[Extracted data entries]
□ □ □ □ □
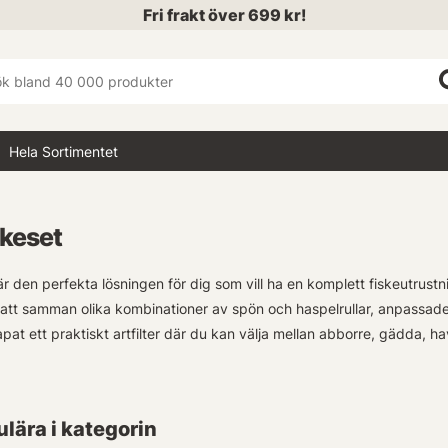
Fri frakt över 699 kr!
Hela Sortimentet
skeset
är den perfekta lösningen för dig som vill ha en komplett fiskeutrustn
att samman olika kombinationer av spön och haspelrullar, anpassade til
apat ett praktiskt artfilter där du kan välja mellan abborre, gädda, 
iga sportfiskarna erbjuder vi allround-seten - perfekt för dem som vil
ögre kastvikt och är bra på mycket men inte bäst på något specifikt.
lära i kategorin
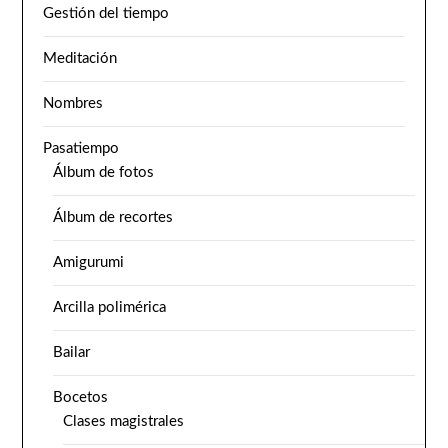
Gestión del tiempo
Meditación
Nombres
Pasatiempo
Álbum de fotos
Álbum de recortes
Amigurumi
Arcilla polimérica
Bailar
Bocetos
Clases magistrales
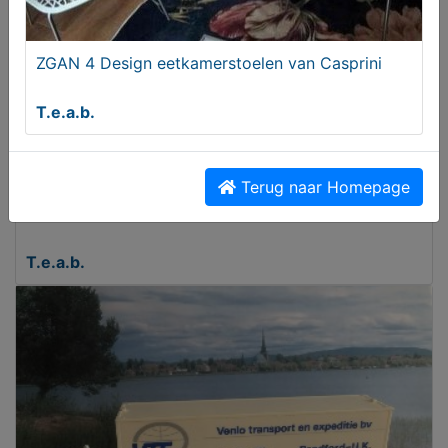
ZGAN 4 Design eetkamerstoelen van Casprini
T.e.a.b.
Terug naar Homepage
2 verschillende tafelkleden om te borduren.
T.e.a.b.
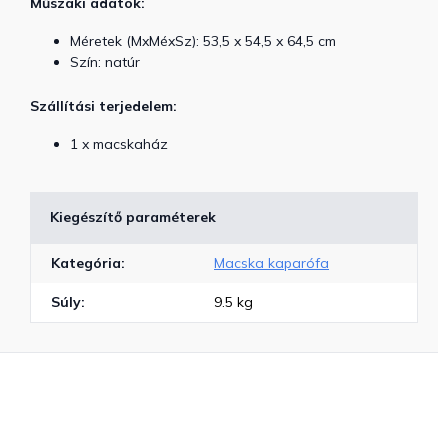
Műszaki adatok:
Méretek (MxMéxSz): 53,5 x 54,5 x 64,5 cm
Szín: natúr
Szállítási terjedelem:
1 x macskaház
Kiegészítő paraméterek
Kategória
:
Macska kaparófa
Súly
:
9.5 kg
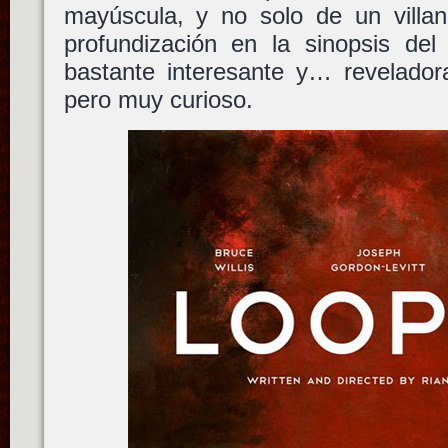
mayúscula, y no solo de un villan
profundización en la sinopsis de
bastante interesante y… revelador
pero muy curioso.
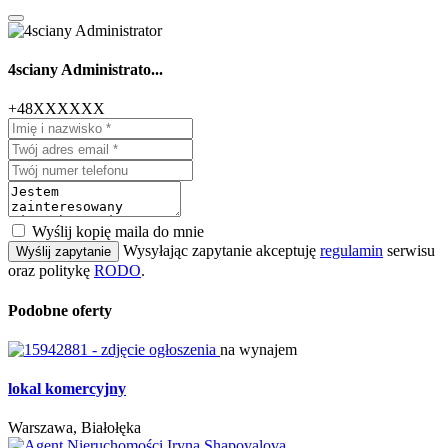
4sciany Administrato...
+48XXXXXX
Wyślij kopię maila do mnie
Wysyłając zapytanie akceptuję
regulamin
serwisu
Wyślij zapytanie
oraz politykę
RODO
.
Podobne oferty
na wynajem
lokal komercyjny
Warszawa, Białołęka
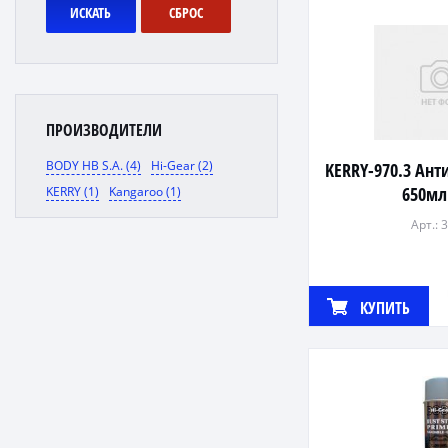
ИСКАТЬ
СБРОС
ПРОИЗВОДИТЕЛИ
BODY HB S.A. (4)
Hi-Gear (2)
KERRY-970.3 Ан
650мл
KERRY (1)
Kangaroo (1)
Арт.: 
КУПИТЬ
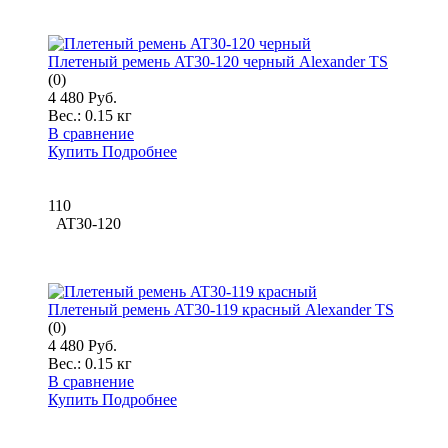
Плетеный ремень AT30-120 черный Alexander TS
(0)
4 480 Руб.
Вес.:
0.15 кг
В сравнение
Купить
Подробнее
110
AT30-120
Плетеный ремень AT30-119 красный Alexander TS
(0)
4 480 Руб.
Вес.:
0.15 кг
В сравнение
Купить
Подробнее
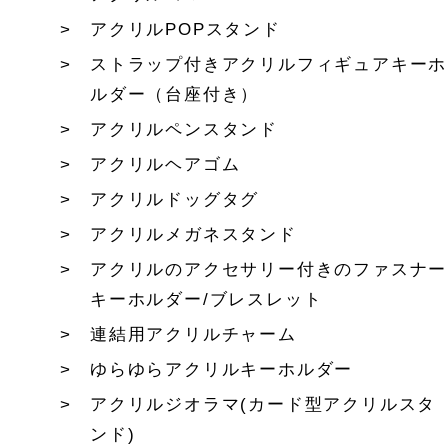
アクリルPOPスタンド
ストラップ付きアクリルフィギュアキーホ
ルダー（台座付き）
アクリルペンスタンド
アクリルヘアゴム
アクリルドッグタグ
アクリルメガネスタンド
アクリルのアクセサリー付きのファスナー
キーホルダー/ブレスレット
連結用アクリルチャーム
ゆらゆらアクリルキーホルダー
アクリルジオラマ(カード型アクリルスタ
ンド)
□ □ □ □ □
Task instructions: Exactly as written, print each entry, leaving all pictures out.

Problem solution:
Fri frakt över 699 kr!
Hela Sortimentet
skeset
är den perfekta lösningen för dig som vill ha en komplett fiskeutrustn
att samman olika kombinationer av spön och haspelrullar, anpassade til
apat ett praktiskt artfilter där du kan välja mellan abborre, gädda, 
iga sportfiskarna erbjuder vi allround-seten - perfekt för dem som vil
ögre kastvikt och är bra på mycket men inte bäst på något specifikt.
lära i kategorin
Gestión del tiempo
Meditación
Nombres
Pasatiempo
Álbum de fotos
Álbum de recortes
Amigurumi
Arcilla polimérica
Bailar
Bocetos
Clases magistrales
ZGAN 4 Design eetkamerstoelen van Casprini
T.e.a.b.
Terug naar Homepage
2 verschillende tafelkleden om te borduren.
T.e.a.b.
Műszaki adatok:
Méretek (MxMéxSz): 53,5 x 54,5 x 64,5 cm
Szín: natúr
Szállítási terjedelem:
1 x macskaház
Kiegészítő paraméterek
Kategória
:
Macska kaparófa
Súly
:
9.5 kg
mayúscula, y no solo de un villan
profundización en la sinopsis de
bastante interesante y… revelador
pero muy curioso.
4sciany Administrato...
+48XXXXXX
Wyślij kopię maila do mnie
Wysyłając zapytanie akceptuję
regulamin
serwisu
Wyślij zapytanie
oraz politykę
RODO
.
Podobne oferty
na wynajem
lokal komercyjny
Warszawa, Białołęka
ИСКАТЬ
СБРОС
ПРОИЗВОДИТЕЛИ
BODY HB S.A. (4)
Hi-Gear (2)
KERRY-970.3 Ан
650мл
KERRY (1)
Kangaroo (1)
Арт.: 
КУПИТЬ
Плетеный ремень AT30-120 черный Alexander TS
(0)
4 480 Руб.
Вес.:
0.15 кг
В сравнение
Купить
Подробнее
110
AT30-120
Плетеный ремень AT30-119 красный Alexander TS
(0)
4 480 Руб.
Вес.:
0.15 кг
В сравнение
Купить
Подробнее
アクリルPOPスタンド
ストラップ付きアクリルフィギュアキーホ
ルダー（台座付き）
アクリルペンスタンド
アクリルヘアゴム
アクリルドッグタグ
アクリルメガネスタンド
アクリルのアクセサリー付きのファスナー
キーホルダー/ブレスレット
連結用アクリルチャーム
ゆらゆらアクリルキーホルダー
アクリルジオラマ(カード型アクリルスタ
ンド)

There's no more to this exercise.